James Ehrlich, MD, a pioneer in early CVD screening, and Chief Medical Officer of Atherotech, the company that brought the VAP (Vertical Auto Profile) lipid test to market, said the JUPITER study, “confirms something we have known for years—that the level of LDL cholesterol is not strongly associated with risk. Most people who have heart attacks have unremarkable LDL levels.”

He said Atherotech will be running VAP tests, which give detailed analyses of a broad spectrum of lipid subfractions, on blood samples from JUPITER study subjects. “It is very likely that the high-risk people, those with metabolic syndrome, will have a high level of Apo B and non-HDL. So it is wrong to consider these people to have a normal cholesterol profile, simply because their LDLs were under 130. LDL is not a good marker for risk.”

The inflammatory component of CVD is very important to consider. But as with the lipid component, it is essential to avoid building practice guidelines around overly simplistic models, said Dr. Ehrlich.

Proceed With Caution

“My concern is that most doctors will take a simplistic approach and automatically put people on statins if their CRP is high. CRP can be high for any number of inflammatory reasons. To commit someone to long-term statin therapy based upon a nonspecific marker is absurd,” he told Holistic Primary Care.

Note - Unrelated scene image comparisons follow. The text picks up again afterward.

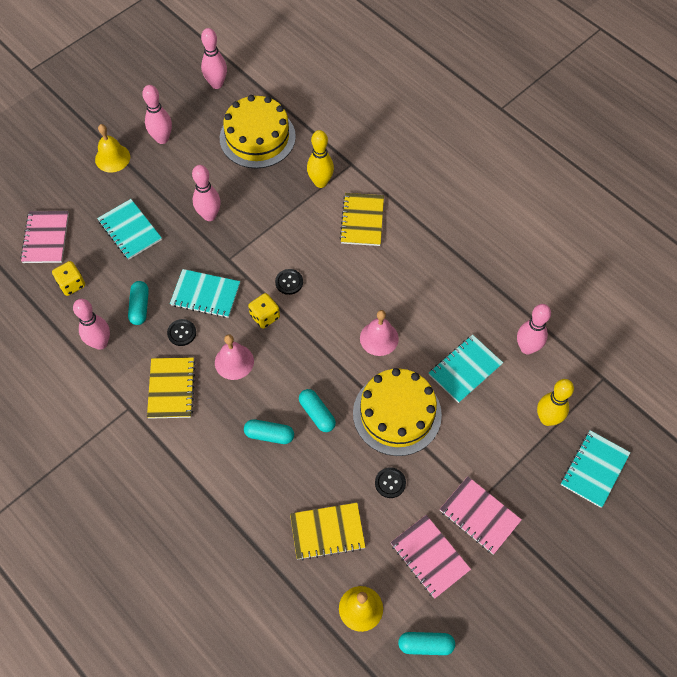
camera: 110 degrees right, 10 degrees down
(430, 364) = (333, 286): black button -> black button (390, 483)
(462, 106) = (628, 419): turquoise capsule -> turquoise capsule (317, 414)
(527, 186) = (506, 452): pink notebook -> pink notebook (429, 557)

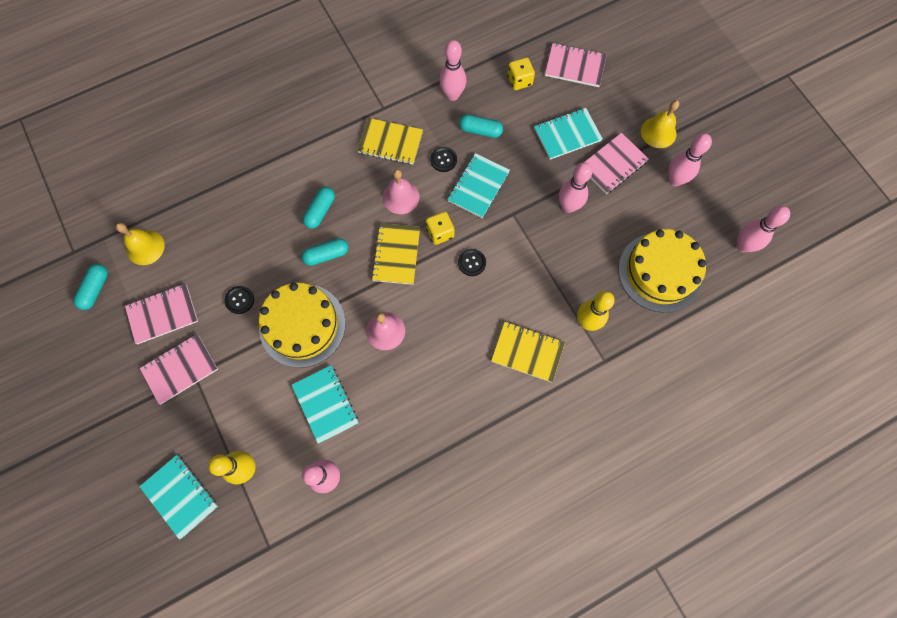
camera: 105 degrees right, 10 degrees up
(156, 188) = (613, 164): none -> pink notebook
(327, 531) = (217, 237): yellow notebook -> yellow notebook (396, 254)

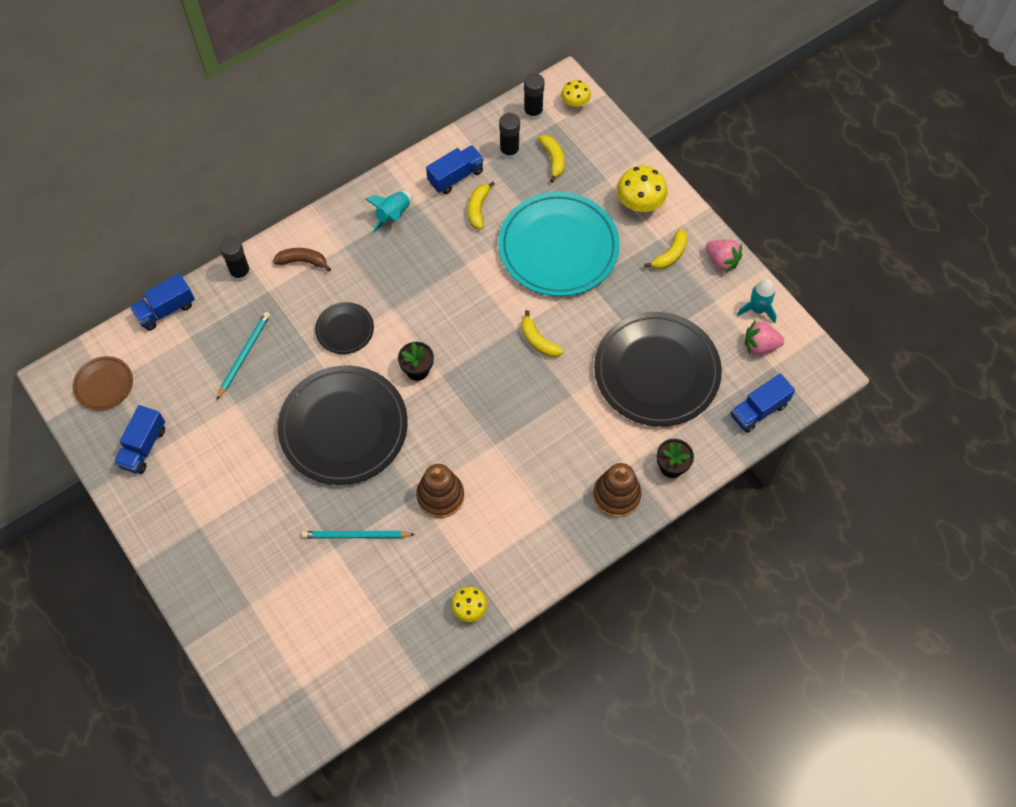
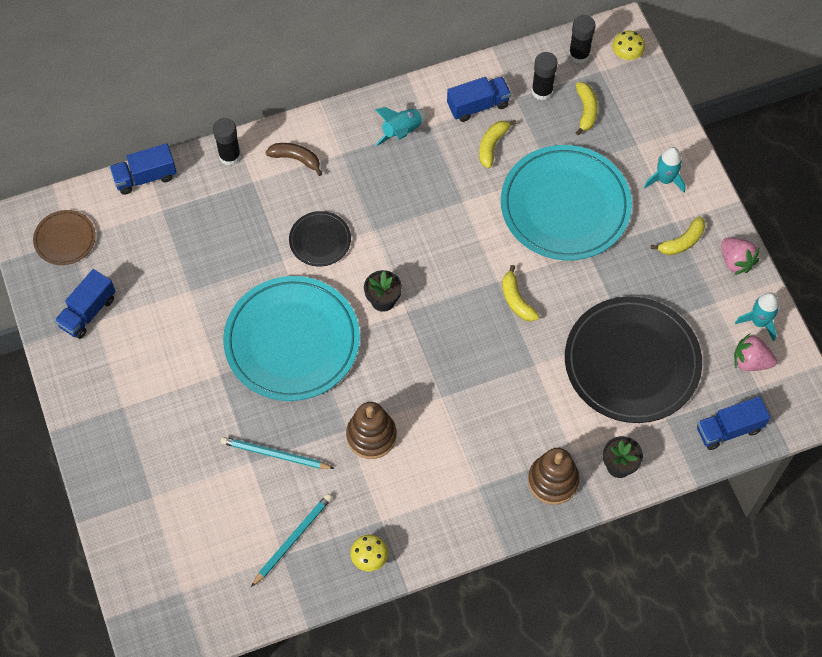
camera: 15 degrees right, 0 degrees up
(244, 355) = (211, 242): turquoise pencil -> turquoise pencil (293, 539)
(343, 427) = (292, 341): black plate -> turquoise plate
(639, 204) = (665, 179): yellow mushroom -> turquoise rocket

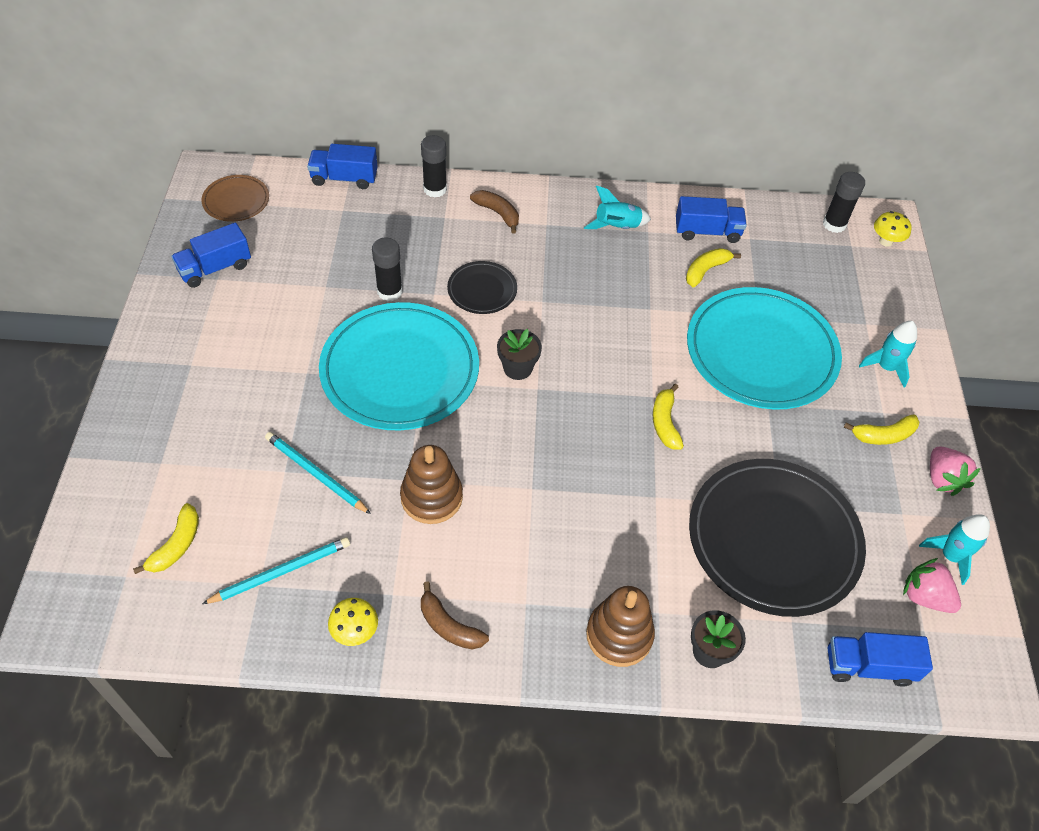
camera: 20 degrees right, 10 degrees down
(433, 525) = (449, 626): none -> brown banana
(542, 91) = (781, 242): black glue stick -> black glue stick (389, 291)
(586, 110) = (821, 274): yellow banana -> yellow banana (176, 545)

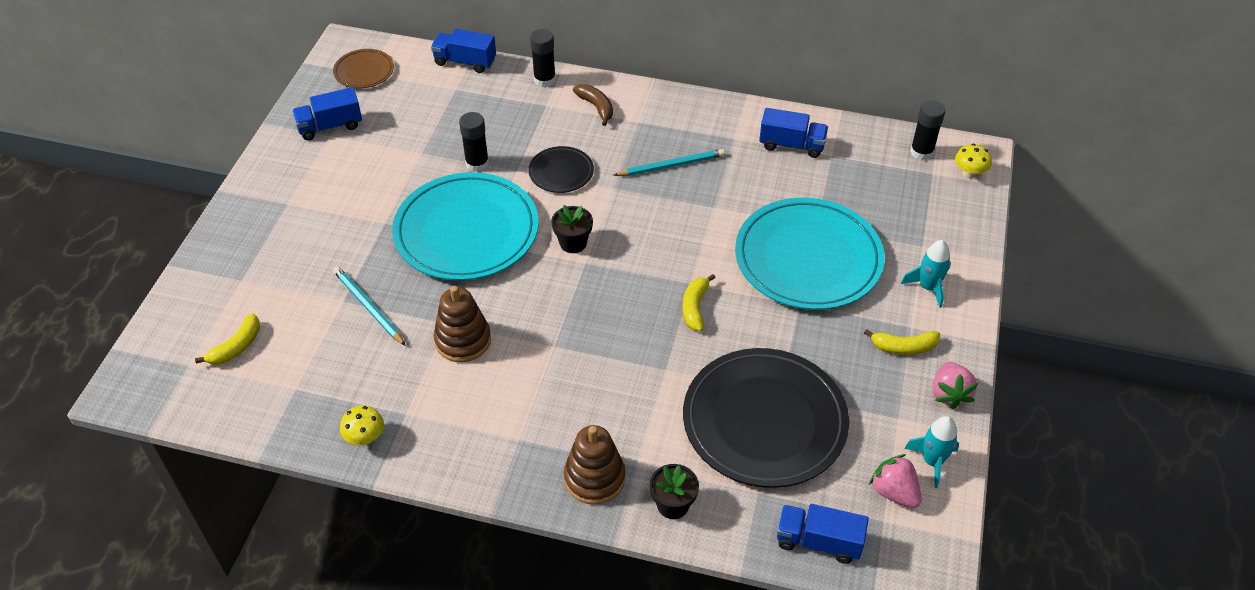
camera: 15 degrees right, 5 degrees down
(281, 572) = (317, 381): turquoise pencil -> turquoise pencil (671, 165)
(449, 626) = (447, 446): brown banana -> none
(617, 227) = (705, 131): turquoise rocket -> none
(706, 270) = (778, 179): yellow banana -> none

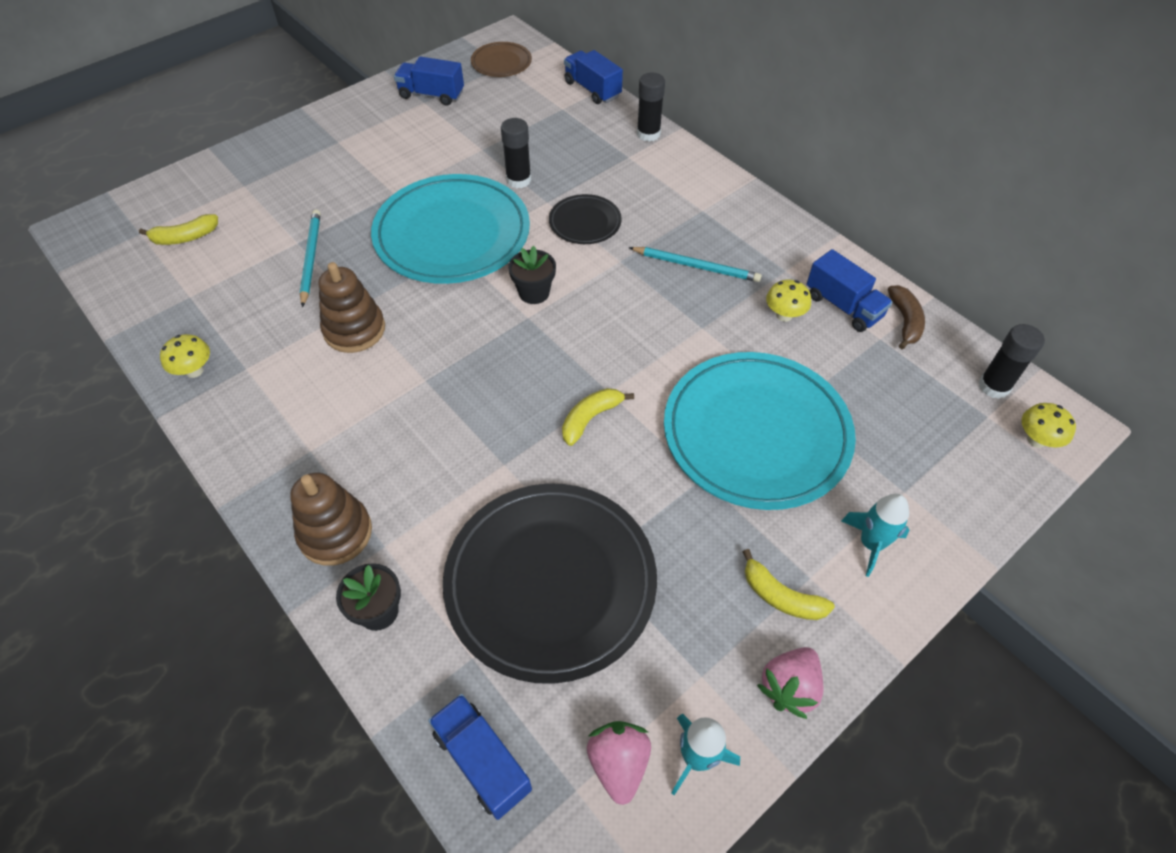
camera: 35 degrees right, 5 degrees up
(596, 107) = (673, 179): brown banana -> brown banana (904, 321)
(759, 170) = (784, 315): none -> yellow mushroom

Instead, high CRP should prompt a physician to investigate further to see if the patient truly is at high CVD risk. “Get an advanced lipid test or perform a heart scan or carotid intimal medial thickness test or get a specific marker for risk like Lp-PLA2. It is a call for more information, not an invitation to take an automaton-like approach to prescribing lifelong statins.”

Dr. Walker said statins do have a place in CVD risk management, but physicians need to use them very judiciously. “My concern is that we really do not know the long term (greater than 10–15 year) effect of regularly swallowing these powerful metabolic regulators. Cholesterol is an essential component of the cell membrane and an obligate precursor for bile acid, steroid hormone and vitamin D synthesis.”

He believes statins should be used only in patients who’ve had a prior atherosclerotic vascular event, in any vascular bed, those who have Framingham (or equivalent) 10-year risk greater than 20%, or those whose coronary calcium scores are greater than the 75th percentile for age and sex. “If you do not fit one of the above criteria (regardless of your cholesterol level or hsCRP), there is not one shred of evidence that statin therapy will improve your mortality rates over a prolonged period of time.”

The JUPITER data will likely encourage wider use of rosuvastatin. But Dr. Walker emphasized that a combination of achieving ideal body weight, eating good quality natural food and less of it, having 2–3 hours of exercise (at least) per week, having no addictions (i.e., cigarette smoking, excessive alcohol or illegal drugs) and regularly partaking of happiness—the best medicine on the planet—will reduce your risk for all diseases by 70%, with no potential side effects.